AIM OF THE TASK
Count the lines in the material that contain the word "видеть" and reply with only that number.
*** EXTRACTED DATA ***
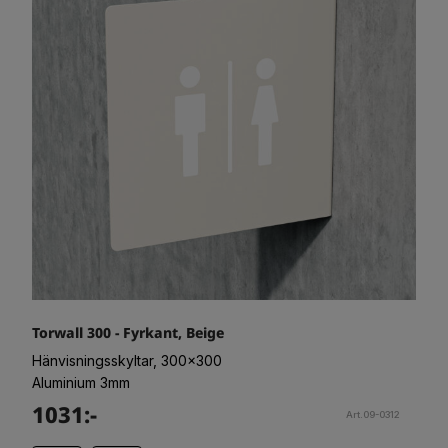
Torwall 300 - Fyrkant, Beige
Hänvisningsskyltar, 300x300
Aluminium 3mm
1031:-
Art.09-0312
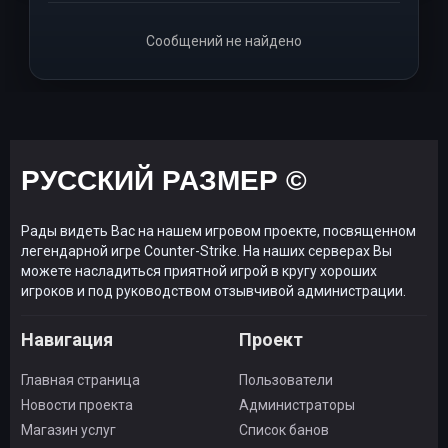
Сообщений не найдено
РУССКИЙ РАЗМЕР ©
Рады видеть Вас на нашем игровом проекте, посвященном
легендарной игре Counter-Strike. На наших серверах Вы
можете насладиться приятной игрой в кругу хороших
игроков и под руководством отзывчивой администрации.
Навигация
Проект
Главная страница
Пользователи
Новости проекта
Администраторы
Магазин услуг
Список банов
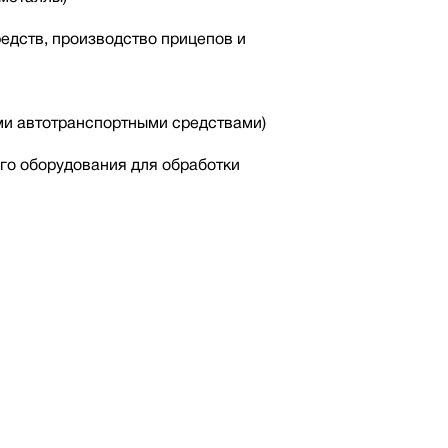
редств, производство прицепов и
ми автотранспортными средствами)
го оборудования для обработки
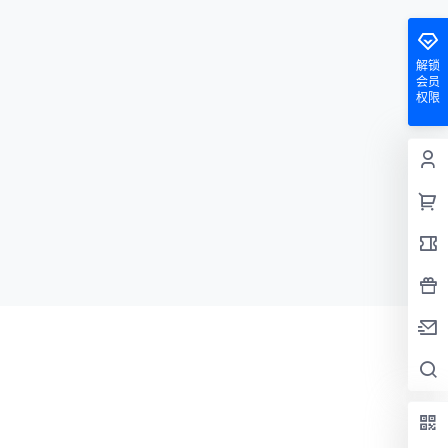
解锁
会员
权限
***
OUTPUT
1